FuelCell Energy surged 25% after EXIM Bank approved $49M in financing and B. Riley turned bullish on a 380 MW data center deal, one of the largest fuel cell deployments.
FuelCell Energy (FCEL) shares jumped 25% on Monday after the Export-Import Bank of the U.S. agreed to a $49 million financing package and B. Riley raised its rating on the stock to Buy. The upgrade followed a deal to deploy 380 megawatts of power for data centers, the analysts said.
B. Riley lifted its price target to $12 from $3, implying roughly 60% upside from the session's close. The firm cited the revenue visibility from the data center contract and the financing support as de-risking operations for the next 18 months, according to the note.
EXIM's financing covers equipment and installation at the data center site. The agency classifies the project under its clean energy export program, which has prioritized fuel cell and hydrogen projects since 2022. This is the second EXIM-backed fuel cell deal this year, following a smaller Bloom Energy contract in February.
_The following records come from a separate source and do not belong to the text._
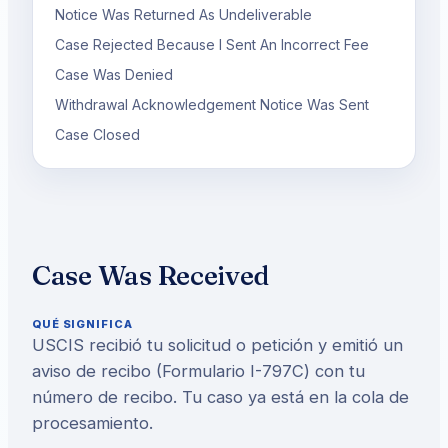
Notice Was Returned As Undeliverable
Case Rejected Because I Sent An Incorrect Fee
Case Was Denied
Withdrawal Acknowledgement Notice Was Sent
Case Closed
Case Was Received
QUÉ SIGNIFICA
USCIS recibió tu solicitud o petición y emitió un
aviso de recibo (Formulario I-797C) con tu
número de recibo. Tu caso ya está en la cola de
procesamiento.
The readthrough for the sector centers on Bloom Energy and Plug Power. Both have data-center strategies. Their fuel strategies differ. Bloom runs on natural gas with hydrogen blending capability. Plug Power requires hydrogen, which adds infrastructure cost. FuelCell's dual-fuel flexibility gave it an edge in this deal.
Data center operators face a tightening timeline. Most have pledged carbon-neutral power by 2030. Grid interconnection queues in Virginia and California stretch five to seven years. On-site fuel cells bypass those delays and provide 24/7 baseload power without the land use of solar or the noise of gas turbines.
The EXIM loan reduces FuelCell's near-term cash burn. The company reported $68 million in cash at the end of last quarter, with quarterly operating losses around $22 million. The $49 million financing covers roughly two quarters of negative free cash flow, giving management time to convert the remaining data center pipeline into signed contracts.
The 380 MW deal is among the largest single-site fuel cell deployments on record. Most previous large orders were for 10-50 MW at a time. This contract marks a new scale for fuel cells in critical infrastructure. The stock closed at its highest level in six months, with trading volume well above average.